(Bloomberg) – Oil rose after stronger U.S. payroll growth allayed concern that the economy of the world’s largest crude-consuming nation is slowing.
Futures climbed 0.6 percent in New York. America’s job market stirred to life in June as payrolls climbed by 287,000, the most since October, after a two-month lull. Oil tumbled 4.8 percent Thursday after government data showed U.S. crude stockpiles fell 2.2 million barrels last week, a smaller drop than forecasts and industry data suggested. The report showed U.S. production slumped to the lowest level since May 2014.
“The jobs number gave us a little bit of optimism about the economy,” said Phil Flynn, senior market analyst at Price Futures Group in Chicago. “There’s been a lot of concern about the economy and what that will mean for demand.”
Oil has traded between $44 and $52 a barrel in the last month after almost doubling from a 12-year low in February amid supply disruptions and falling U.S. output. The recovery has prompted American producers to begin returning drilling rigs to service, leading to speculation the output decline will slow.
West Texas Intermediate crude for August delivery rose 27 cents to close at $45.41 a barrel on the New York Mercantile Exchange. Futures capped a 7.3 percent weekly decline, the most since February. The grade settled at $45.14 on Thursday, the lowest since May 10. Total volume traded near the 100-day average at 2:50 p.m.
Brent for September settlement increased 36 cents, or 0.8 percent, to $46.76 a barrel on the London-based ICE Futures Europe exchange. The global benchmark closed at a 64-cent premium to WTI for the same month.
Crude production in the U.S. tumbled to 8.43 million barrels a day in the week ended July 1, the lowest since May 2014, according to the EIA report.
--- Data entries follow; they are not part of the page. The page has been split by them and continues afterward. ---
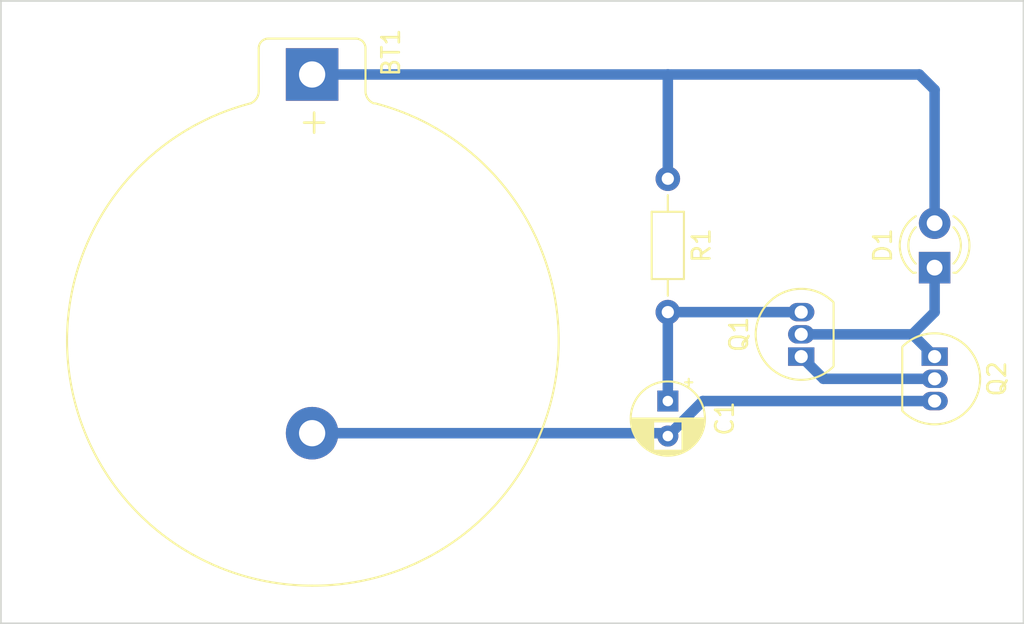
<source format=kicad_pcb>
(kicad_pcb (version 20221018) (generator pcbnew)

  (general
    (thickness 1.6)
  )

  (paper "A4")
  (layers
    (0 "F.Cu" signal)
    (31 "B.Cu" signal)
    (32 "B.Adhes" user "B.Adhesive")
    (33 "F.Adhes" user "F.Adhesive")
    (34 "B.Paste" user)
    (35 "F.Paste" user)
    (36 "B.SilkS" user "B.Silkscreen")
    (37 "F.SilkS" user "F.Silkscreen")
    (38 "B.Mask" user)
    (39 "F.Mask" user)
    (40 "Dwgs.User" user "User.Drawings")
    (41 "Cmts.User" user "User.Comments")
    (42 "Eco1.User" user "User.Eco1")
    (43 "Eco2.User" user "User.Eco2")
    (44 "Edge.Cuts" user)
    (45 "Margin" user)
    (46 "B.CrtYd" user "B.Courtyard")
    (47 "F.CrtYd" user "F.Courtyard")
    (48 "B.Fab" user)
    (49 "F.Fab" user)
    (50 "User.1" user)
    (51 "User.2" user)
    (52 "User.3" user)
    (53 "User.4" user)
    (54 "User.5" user)
    (55 "User.6" user)
    (56 "User.7" user)
    (57 "User.8" user)
    (58 "User.9" user)
  )

  (setup
    (pad_to_mask_clearance 0)
    (pcbplotparams
      (layerselection 0x00010fc_ffffffff)
      (plot_on_all_layers_selection 0x0000000_00000000)
      (disableapertmacros false)
      (usegerberextensions false)
      (usegerberattributes true)
      (usegerberadvancedattributes true)
      (creategerberjobfile true)
      (dashed_line_dash_ratio 12.000000)
      (dashed_line_gap_ratio 3.000000)
      (svgprecision 4)
      (plotframeref false)
      (viasonmask false)
      (mode 1)
      (useauxorigin false)
      (hpglpennumber 1)
      (hpglpenspeed 20)
      (hpglpendiameter 15.000000)
      (dxfpolygonmode true)
      (dxfimperialunits true)
      (dxfusepcbnewfont true)
      (psnegative false)
      (psa4output false)
      (plotreference true)
      (plotvalue true)
      (plotinvisibletext false)
      (sketchpadsonfab false)
      (subtractmaskfromsilk false)
      (outputformat 1)
      (mirror false)
      (drillshape 0)
      (scaleselection 1)
      (outputdirectory "")
    )
  )

  (net 0 "")
  (net 1 "Net-(BT1-+)")
  (net 2 "Net-(BT1--)")
  (net 3 "Net-(Q1-E)")
  (net 4 "Net-(D1-K)")
  (net 5 "Net-(Q1-C)")

  (footprint "Package_TO_SOT_THT:TO-92_Inline" (layer "F.Cu") (at 147.32 88.9 90))

  (footprint "Resistor_THT:R_Axial_DIN0204_L3.6mm_D1.6mm_P7.62mm_Horizontal" (layer "F.Cu") (at 139.7 78.74 -90))

  (footprint "Package_TO_SOT_THT:TO-92_Inline" (layer "F.Cu") (at 154.94 88.9 -90))

  (footprint "LED_THT:LED_D3.0mm" (layer "F.Cu") (at 154.94 83.82 90))

  (footprint "Capacitor_THT:CP_Radial_D4.0mm_P2.00mm" (layer "F.Cu") (at 139.7 91.44 -90))

  (footprint "Battery:BatteryHolder_Keystone_107_1x23mm" (layer "F.Cu") (at 119.380001 72.785 -90))

  (gr_line (start 101.6 68.58) (end 160.02 68.58)
    (stroke (width 0.1) (type default)) (layer "Edge.Cuts") (tstamp 3a78f0fe-a31f-4f31-b9c1-fe2afe385180))
  (gr_line (start 101.6 104.14) (end 101.6 68.58)
    (stroke (width 0.1) (type default)) (layer "Edge.Cuts") (tstamp 4416bd96-f545-4af9-8d38-6fbeea8d2ef5))
  (gr_line (start 160.02 104.14) (end 101.6 104.14)
    (stroke (width 0.1) (type default)) (layer "Edge.Cuts") (tstamp 98169811-f4e3-460d-99f7-c5ad4e821f93))
  (gr_line (start 160.02 68.58) (end 160.02 104.14)
    (stroke (width 0.1) (type default)) (layer "Edge.Cuts") (tstamp dfbdce7a-d6df-48b4-b33c-9c6ac19d0b8f))

  (segment (start 154.065 72.785) (end 154.94 73.66) (width 0.6) (layer "B.Cu") (net 1) (tstamp 1cb0f233-af66-4471-830c-cb3cc8d80d62))
  (segment (start 139.7 78.74) (end 139.7 72.785) (width 0.6) (layer "B.Cu") (net 1) (tstamp 2f1d5854-6704-4ed1-8b6a-a39c27896a86))
  (segment (start 119.380001 72.785) (end 139.7 72.785) (width 0.6) (layer "B.Cu") (net 1) (tstamp 8e7007ee-3bb1-4011-9901-07624e05d62a))
  (segment (start 154.94 73.66) (end 154.94 81.28) (width 0.6) (layer "B.Cu") (net 1) (tstamp 9685afb1-c6fb-4f86-b337-f9bea5eae3e5))
  (segment (start 139.7 72.785) (end 154.065 72.785) (width 0.6) (layer "B.Cu") (net 1) (tstamp ff3f9584-deef-4ac4-9198-6a60686b59d1))
  (segment (start 154.94 91.44) (end 141.7 91.44) (width 0.6) (layer "B.Cu") (net 2) (tstamp 1a8598a2-37bd-4afc-9276-2ff9359e22fe))
  (segment (start 141.7 91.44) (end 139.7 93.44) (width 0.6) (layer "B.Cu") (net 2) (tstamp 24d22714-238e-4372-af69-ba7ca7595e0c))
  (segment (start 139.535 93.275) (end 139.7 93.44) (width 0.6) (layer "B.Cu") (net 2) (tstamp 2a7b43e8-fb07-47a7-9e3d-f0394ff8f18a))
  (segment (start 119.380001 93.275) (end 139.535 93.275) (width 0.6) (layer "B.Cu") (net 2) (tstamp ad3e33ce-5391-4d85-9718-7dbaafe5cd5d))
  (segment (start 139.7 91.44) (end 139.7 86.36) (width 0.6) (layer "B.Cu") (net 3) (tstamp 7b629120-f7d7-44df-bf22-2fb1cae20b10))
  (segment (start 147.32 86.36) (end 139.7 86.36) (width 0.6) (layer "B.Cu") (net 3) (tstamp 94e4a2e9-8763-4186-b6c6-5950ae48059f))
  (segment (start 154.94 86.36) (end 153.67 87.63) (width 0.6) (layer "B.Cu") (net 4) (tstamp 10c5ed00-d58d-463a-b0c0-7fe622424cd9))
  (segment (start 154.94 83.82) (end 154.94 86.36) (width 0.6) (layer "B.Cu") (net 4) (tstamp 5466f7e6-198f-4651-98a9-5cff404ceae9))
  (segment (start 147.32 87.63) (end 153.67 87.63) (width 0.6) (layer "B.Cu") (net 4) (tstamp ee4b4d5d-20d4-40f8-950d-5784a5cb7b39))
  (segment (start 153.67 87.63) (end 154.94 88.9) (width 0.6) (layer "B.Cu") (net 4) (tstamp fa16b32e-52a6-4ee2-b4e8-6c53b8c3b5ad))
  (segment (start 147.32 88.9) (end 148.59 90.17) (width 0.6) (layer "B.Cu") (net 5) (tstamp 7729c997-508b-493d-b6e1-5586e67aba26))
  (segment (start 148.59 90.17) (end 154.94 90.17) (width 0.6) (layer "B.Cu") (net 5) (tstamp e613fa8a-6e85-478c-94bf-8d76e8cc79fe))

)

</source>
The number of active oil rigs in the U.S. has increased in five of the last six weeks, Baker Hughes Inc. data show. Explorers have idled more than 1,000 oil rigs since the start of last year.
U.S. crude inventories dropped a seventh week to 524.4 million barrels, the lowest since March 11, according to EIA data. A 2.5 million-barrel decline was forecast in a Bloomberg survey and the industry-funded American Petroleum Institute reported a 6.7 million drop. Supplies have fallen from an 87-year high of 543.4 million barrels in the last week of April.
A strike by oil workers in Nigeria entered a second day and a gradual shutdown of facilities is in progress, the Pengassan union said. The government will meet with union leaders on Monday, Oil Minister Emmanuel Kachikwu said. “Gaps in confidence” are hindering talks with rebels who are attacking the nation’s oil facilities, he said. Argentina is importing crude for the third time this year, putting pressure on the government to ease its fixed price for domestic oil. While oil inventories and production continue to decrease, the EIA may be underestimating the output from drilled-but-uncompleted shale wells, Citigroup Inc.’s analysts including Eric Lee said in an emailed report dated July 7.